About this exercise - Throughout the material, count the lines with the word "Right" in them, and answer with only the figure.
***
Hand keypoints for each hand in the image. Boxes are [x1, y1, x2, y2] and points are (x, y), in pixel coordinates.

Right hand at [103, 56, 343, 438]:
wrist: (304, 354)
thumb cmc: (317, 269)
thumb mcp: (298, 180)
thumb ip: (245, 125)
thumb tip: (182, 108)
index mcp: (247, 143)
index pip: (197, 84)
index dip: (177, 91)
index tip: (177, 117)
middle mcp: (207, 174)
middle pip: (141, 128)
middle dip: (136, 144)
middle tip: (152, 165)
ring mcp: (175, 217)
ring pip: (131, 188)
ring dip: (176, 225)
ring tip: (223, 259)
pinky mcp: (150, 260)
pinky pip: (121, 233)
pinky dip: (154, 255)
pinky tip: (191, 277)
***
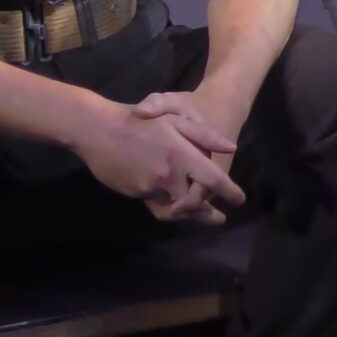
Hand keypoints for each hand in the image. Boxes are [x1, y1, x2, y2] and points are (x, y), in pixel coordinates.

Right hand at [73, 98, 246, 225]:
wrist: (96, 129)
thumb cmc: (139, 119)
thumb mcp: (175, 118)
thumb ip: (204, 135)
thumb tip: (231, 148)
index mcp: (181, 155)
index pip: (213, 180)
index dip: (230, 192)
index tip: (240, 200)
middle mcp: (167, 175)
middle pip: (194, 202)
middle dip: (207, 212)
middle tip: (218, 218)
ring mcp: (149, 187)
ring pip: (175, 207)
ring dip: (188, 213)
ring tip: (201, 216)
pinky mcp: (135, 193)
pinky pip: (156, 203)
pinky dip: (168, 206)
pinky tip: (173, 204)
***
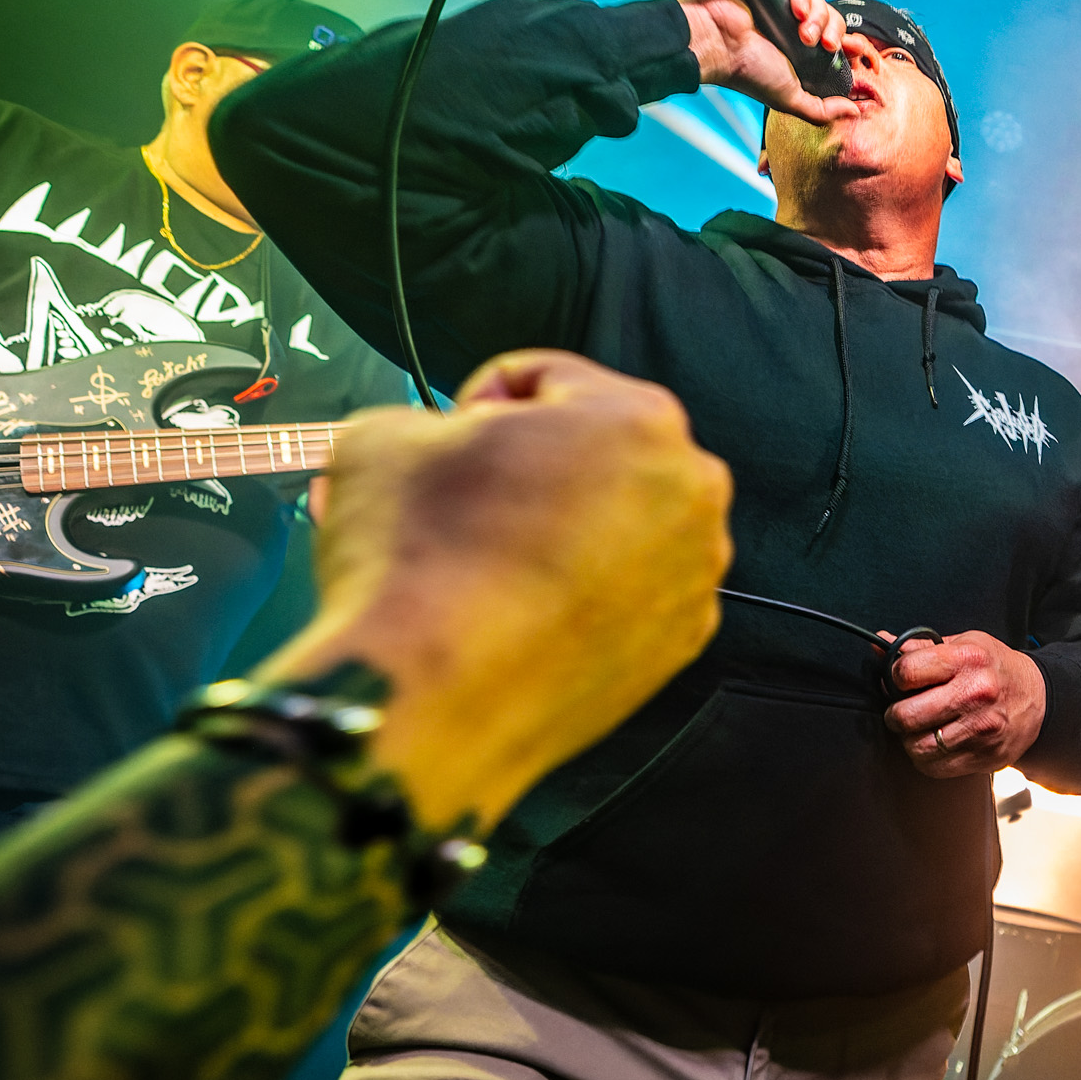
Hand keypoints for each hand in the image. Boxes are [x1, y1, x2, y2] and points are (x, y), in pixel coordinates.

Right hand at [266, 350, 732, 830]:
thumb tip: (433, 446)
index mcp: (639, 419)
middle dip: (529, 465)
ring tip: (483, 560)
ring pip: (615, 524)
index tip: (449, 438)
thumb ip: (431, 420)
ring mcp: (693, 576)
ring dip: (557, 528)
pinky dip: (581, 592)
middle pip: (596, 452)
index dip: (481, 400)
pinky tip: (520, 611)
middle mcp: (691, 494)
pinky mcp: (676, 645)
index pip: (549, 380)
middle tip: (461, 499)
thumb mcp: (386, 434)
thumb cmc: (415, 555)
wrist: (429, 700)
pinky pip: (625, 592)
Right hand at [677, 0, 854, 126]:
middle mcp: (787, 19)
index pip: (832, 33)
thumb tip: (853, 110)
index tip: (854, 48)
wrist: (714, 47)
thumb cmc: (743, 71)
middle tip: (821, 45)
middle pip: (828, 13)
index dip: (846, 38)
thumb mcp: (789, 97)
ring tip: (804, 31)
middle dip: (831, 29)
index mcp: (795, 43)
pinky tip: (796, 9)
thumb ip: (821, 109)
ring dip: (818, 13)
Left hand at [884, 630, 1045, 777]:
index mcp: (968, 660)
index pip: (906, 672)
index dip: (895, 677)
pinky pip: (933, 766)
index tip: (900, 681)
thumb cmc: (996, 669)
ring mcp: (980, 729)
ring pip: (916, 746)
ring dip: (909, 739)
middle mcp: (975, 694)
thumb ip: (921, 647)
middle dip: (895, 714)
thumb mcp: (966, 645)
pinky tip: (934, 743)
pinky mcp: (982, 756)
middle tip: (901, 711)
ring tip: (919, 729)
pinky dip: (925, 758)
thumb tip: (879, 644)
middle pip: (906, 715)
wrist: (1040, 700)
***
Task result - 4